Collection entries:
######

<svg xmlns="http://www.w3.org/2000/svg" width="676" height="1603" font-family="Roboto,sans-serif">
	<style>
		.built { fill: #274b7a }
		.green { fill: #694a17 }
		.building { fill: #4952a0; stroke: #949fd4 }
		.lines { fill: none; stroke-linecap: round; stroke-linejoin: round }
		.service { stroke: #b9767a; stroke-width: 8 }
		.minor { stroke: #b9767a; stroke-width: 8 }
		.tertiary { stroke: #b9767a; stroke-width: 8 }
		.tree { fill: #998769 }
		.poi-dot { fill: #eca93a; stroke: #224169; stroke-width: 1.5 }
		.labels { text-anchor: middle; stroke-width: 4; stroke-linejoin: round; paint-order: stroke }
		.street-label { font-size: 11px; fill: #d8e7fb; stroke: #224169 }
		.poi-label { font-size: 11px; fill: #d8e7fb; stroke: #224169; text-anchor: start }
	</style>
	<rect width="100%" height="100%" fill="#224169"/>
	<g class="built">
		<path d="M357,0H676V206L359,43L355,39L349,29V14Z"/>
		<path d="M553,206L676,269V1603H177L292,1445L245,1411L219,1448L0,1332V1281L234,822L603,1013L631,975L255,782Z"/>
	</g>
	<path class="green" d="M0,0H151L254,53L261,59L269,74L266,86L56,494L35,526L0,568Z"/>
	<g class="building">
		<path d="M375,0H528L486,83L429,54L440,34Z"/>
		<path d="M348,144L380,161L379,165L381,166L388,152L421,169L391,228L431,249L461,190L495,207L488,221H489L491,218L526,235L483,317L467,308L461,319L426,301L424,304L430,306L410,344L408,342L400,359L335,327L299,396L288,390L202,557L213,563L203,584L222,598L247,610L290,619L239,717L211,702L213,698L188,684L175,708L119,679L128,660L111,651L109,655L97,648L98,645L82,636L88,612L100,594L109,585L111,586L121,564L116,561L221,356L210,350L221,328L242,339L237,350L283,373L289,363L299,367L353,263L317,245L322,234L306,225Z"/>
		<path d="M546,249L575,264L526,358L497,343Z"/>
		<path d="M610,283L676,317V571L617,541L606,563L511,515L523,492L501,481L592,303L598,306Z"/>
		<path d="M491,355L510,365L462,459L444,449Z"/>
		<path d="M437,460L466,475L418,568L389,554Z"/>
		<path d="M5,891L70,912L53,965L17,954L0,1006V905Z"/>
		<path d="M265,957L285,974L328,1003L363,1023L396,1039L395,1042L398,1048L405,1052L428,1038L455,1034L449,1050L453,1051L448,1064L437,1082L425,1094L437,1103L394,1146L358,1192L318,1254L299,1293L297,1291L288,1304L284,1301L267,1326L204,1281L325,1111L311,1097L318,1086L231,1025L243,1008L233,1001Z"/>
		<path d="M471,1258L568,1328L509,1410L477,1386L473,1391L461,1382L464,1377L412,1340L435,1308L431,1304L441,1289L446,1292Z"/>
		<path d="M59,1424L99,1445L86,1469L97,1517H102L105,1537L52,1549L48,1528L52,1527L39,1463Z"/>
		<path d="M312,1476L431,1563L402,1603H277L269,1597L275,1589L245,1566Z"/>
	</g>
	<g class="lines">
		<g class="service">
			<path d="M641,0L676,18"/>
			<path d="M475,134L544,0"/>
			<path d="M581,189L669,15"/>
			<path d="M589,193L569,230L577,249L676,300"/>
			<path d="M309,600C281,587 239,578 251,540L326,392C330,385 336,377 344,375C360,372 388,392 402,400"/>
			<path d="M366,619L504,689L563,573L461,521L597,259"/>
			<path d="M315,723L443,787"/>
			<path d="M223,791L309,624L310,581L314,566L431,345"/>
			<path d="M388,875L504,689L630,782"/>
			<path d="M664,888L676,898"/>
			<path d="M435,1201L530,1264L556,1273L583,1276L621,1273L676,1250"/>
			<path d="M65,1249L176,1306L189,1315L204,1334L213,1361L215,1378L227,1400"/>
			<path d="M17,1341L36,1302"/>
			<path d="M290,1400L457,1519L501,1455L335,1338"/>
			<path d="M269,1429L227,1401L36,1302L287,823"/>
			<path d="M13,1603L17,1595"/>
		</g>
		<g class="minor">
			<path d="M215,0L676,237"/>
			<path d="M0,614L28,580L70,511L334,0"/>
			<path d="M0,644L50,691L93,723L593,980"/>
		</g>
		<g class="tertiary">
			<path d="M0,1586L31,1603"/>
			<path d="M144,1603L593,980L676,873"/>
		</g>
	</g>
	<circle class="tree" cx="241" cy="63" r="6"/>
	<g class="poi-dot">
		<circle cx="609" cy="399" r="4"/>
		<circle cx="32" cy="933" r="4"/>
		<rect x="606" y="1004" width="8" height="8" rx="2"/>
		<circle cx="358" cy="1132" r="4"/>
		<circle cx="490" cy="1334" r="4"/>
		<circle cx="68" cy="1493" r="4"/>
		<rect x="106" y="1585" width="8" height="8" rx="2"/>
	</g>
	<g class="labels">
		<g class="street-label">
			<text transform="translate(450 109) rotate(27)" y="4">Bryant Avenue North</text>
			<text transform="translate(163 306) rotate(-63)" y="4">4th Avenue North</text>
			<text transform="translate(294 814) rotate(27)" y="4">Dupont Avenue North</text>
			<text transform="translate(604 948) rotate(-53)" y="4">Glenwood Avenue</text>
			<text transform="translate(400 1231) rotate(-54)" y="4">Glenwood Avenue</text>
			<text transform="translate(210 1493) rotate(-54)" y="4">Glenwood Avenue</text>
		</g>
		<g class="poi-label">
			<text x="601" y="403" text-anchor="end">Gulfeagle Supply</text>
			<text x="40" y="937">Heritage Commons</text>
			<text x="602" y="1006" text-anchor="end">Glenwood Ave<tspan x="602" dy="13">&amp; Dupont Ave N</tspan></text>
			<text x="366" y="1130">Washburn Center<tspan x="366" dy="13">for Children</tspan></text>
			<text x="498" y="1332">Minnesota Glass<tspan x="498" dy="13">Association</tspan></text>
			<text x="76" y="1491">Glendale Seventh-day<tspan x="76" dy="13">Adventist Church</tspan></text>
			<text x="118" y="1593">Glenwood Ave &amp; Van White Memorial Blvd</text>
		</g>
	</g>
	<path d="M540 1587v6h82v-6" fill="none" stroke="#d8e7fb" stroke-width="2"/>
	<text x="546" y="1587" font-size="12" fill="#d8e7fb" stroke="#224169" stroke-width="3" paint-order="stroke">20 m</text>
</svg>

######

▸ Exercise aim
The records above are to be transcribed exactly, with nothing left out.

▸ Written answer
<svg xmlns="http://www.w3.org/2000/svg" width="676" height="1603" font-family="Roboto,sans-serif">
	<style>
		.built { fill: #274b7a }
		.green { fill: #694a17 }
		.building { fill: #4952a0; stroke: #949fd4 }
		.lines { fill: none; stroke-linecap: round; stroke-linejoin: round }
		.service { stroke: #b9767a; stroke-width: 8 }
		.minor { stroke: #b9767a; stroke-width: 8 }
		.tertiary { stroke: #b9767a; stroke-width: 8 }
		.tree { fill: #998769 }
		.poi-dot { fill: #eca93a; stroke: #224169; stroke-width: 1.5 }
		.labels { text-anchor: middle; stroke-width: 4; stroke-linejoin: round; paint-order: stroke }
		.street-label { font-size: 11px; fill: #d8e7fb; stroke: #224169 }
		.poi-label { font-size: 11px; fill: #d8e7fb; stroke: #224169; text-anchor: start }
	</style>
	<rect width="100%" height="100%" fill="#224169"/>
	<g class="built">
		<path d="M357,0H676V206L359,43L355,39L349,29V14Z"/>
		<path d="M553,206L676,269V1603H177L292,1445L245,1411L219,1448L0,1332V1281L234,822L603,1013L631,975L255,782Z"/>
	</g>
	<path class="green" d="M0,0H151L254,53L261,59L269,74L266,86L56,494L35,526L0,568Z"/>
	<g class="building">
		<path d="M375,0H528L486,83L429,54L440,34Z"/>
		<path d="M348,144L380,161L379,165L381,166L388,152L421,169L391,228L431,249L461,190L495,207L488,221H489L491,218L526,235L483,317L467,308L461,319L426,301L424,304L430,306L410,344L408,342L400,359L335,327L299,396L288,390L202,557L213,563L203,584L222,598L247,610L290,619L239,717L211,702L213,698L188,684L175,708L119,679L128,660L111,651L109,655L97,648L98,645L82,636L88,612L100,594L109,585L111,586L121,564L116,561L221,356L210,350L221,328L242,339L237,350L283,373L289,363L299,367L353,263L317,245L322,234L306,225Z"/>
		<path d="M546,249L575,264L526,358L497,343Z"/>
		<path d="M610,283L676,317V571L617,541L606,563L511,515L523,492L501,481L592,303L598,306Z"/>
		<path d="M491,355L510,365L462,459L444,449Z"/>
		<path d="M437,460L466,475L418,568L389,554Z"/>
		<path d="M5,891L70,912L53,965L17,954L0,1006V905Z"/>
		<path d="M265,957L285,974L328,1003L363,1023L396,1039L395,1042L398,1048L405,1052L428,1038L455,1034L449,1050L453,1051L448,1064L437,1082L425,1094L437,1103L394,1146L358,1192L318,1254L299,1293L297,1291L288,1304L284,1301L267,1326L204,1281L325,1111L311,1097L318,1086L231,1025L243,1008L233,1001Z"/>
		<path d="M471,1258L568,1328L509,1410L477,1386L473,1391L461,1382L464,1377L412,1340L435,1308L431,1304L441,1289L446,1292Z"/>
		<path d="M59,1424L99,1445L86,1469L97,1517H102L105,1537L52,1549L48,1528L52,1527L39,1463Z"/>
		<path d="M312,1476L431,1563L402,1603H277L269,1597L275,1589L245,1566Z"/>
	</g>
	<g class="lines">
		<g class="service">
			<path d="M641,0L676,18"/>
			<path d="M475,134L544,0"/>
			<path d="M581,189L669,15"/>
			<path d="M589,193L569,230L577,249L676,300"/>
			<path d="M309,600C281,587 239,578 251,540L326,392C330,385 336,377 344,375C360,372 388,392 402,400"/>
			<path d="M366,619L504,689L563,573L461,521L597,259"/>
			<path d="M315,723L443,787"/>
			<path d="M223,791L309,624L310,581L314,566L431,345"/>
			<path d="M388,875L504,689L630,782"/>
			<path d="M664,888L676,898"/>
			<path d="M435,1201L530,1264L556,1273L583,1276L621,1273L676,1250"/>
			<path d="M65,1249L176,1306L189,1315L204,1334L213,1361L215,1378L227,1400"/>
			<path d="M17,1341L36,1302"/>
			<path d="M290,1400L457,1519L501,1455L335,1338"/>
			<path d="M269,1429L227,1401L36,1302L287,823"/>
			<path d="M13,1603L17,1595"/>
		</g>
		<g class="minor">
			<path d="M215,0L676,237"/>
			<path d="M0,614L28,580L70,511L334,0"/>
			<path d="M0,644L50,691L93,723L593,980"/>
		</g>
		<g class="tertiary">
			<path d="M0,1586L31,1603"/>
			<path d="M144,1603L593,980L676,873"/>
		</g>
	</g>
	<circle class="tree" cx="241" cy="63" r="6"/>
	<g class="poi-dot">
		<circle cx="609" cy="399" r="4"/>
		<circle cx="32" cy="933" r="4"/>
		<rect x="606" y="1004" width="8" height="8" rx="2"/>
		<circle cx="358" cy="1132" r="4"/>
		<circle cx="490" cy="1334" r="4"/>
		<circle cx="68" cy="1493" r="4"/>
		<rect x="106" y="1585" width="8" height="8" rx="2"/>
	</g>
	<g class="labels">
		<g class="street-label">
			<text transform="translate(450 109) rotate(27)" y="4">Bryant Avenue North</text>
			<text transform="translate(163 306) rotate(-63)" y="4">4th Avenue North</text>
			<text transform="translate(294 814) rotate(27)" y="4">Dupont Avenue North</text>
			<text transform="translate(604 948) rotate(-53)" y="4">Glenwood Avenue</text>
			<text transform="translate(400 1231) rotate(-54)" y="4">Glenwood Avenue</text>
			<text transform="translate(210 1493) rotate(-54)" y="4">Glenwood Avenue</text>
		</g>
		<g class="poi-label">
			<text x="601" y="403" text-anchor="end">Gulfeagle Supply</text>
			<text x="40" y="937">Heritage Commons</text>
			<text x="602" y="1006" text-anchor="end">Glenwood Ave<tspan x="602" dy="13">&amp; Dupont Ave N</tspan></text>
			<text x="366" y="1130">Washburn Center<tspan x="366" dy="13">for Children</tspan></text>
			<text x="498" y="1332">Minnesota Glass<tspan x="498" dy="13">Association</tspan></text>
			<text x="76" y="1491">Glendale Seventh-day<tspan x="76" dy="13">Adventist Church</tspan></text>
			<text x="118" y="1593">Glenwood Ave &amp; Van White Memorial Blvd</text>
		</g>
	</g>
	<path d="M540 1587v6h82v-6" fill="none" stroke="#d8e7fb" stroke-width="2"/>
	<text x="546" y="1587" font-size="12" fill="#d8e7fb" stroke="#224169" stroke-width="3" paint-order="stroke">20 m</text>
</svg>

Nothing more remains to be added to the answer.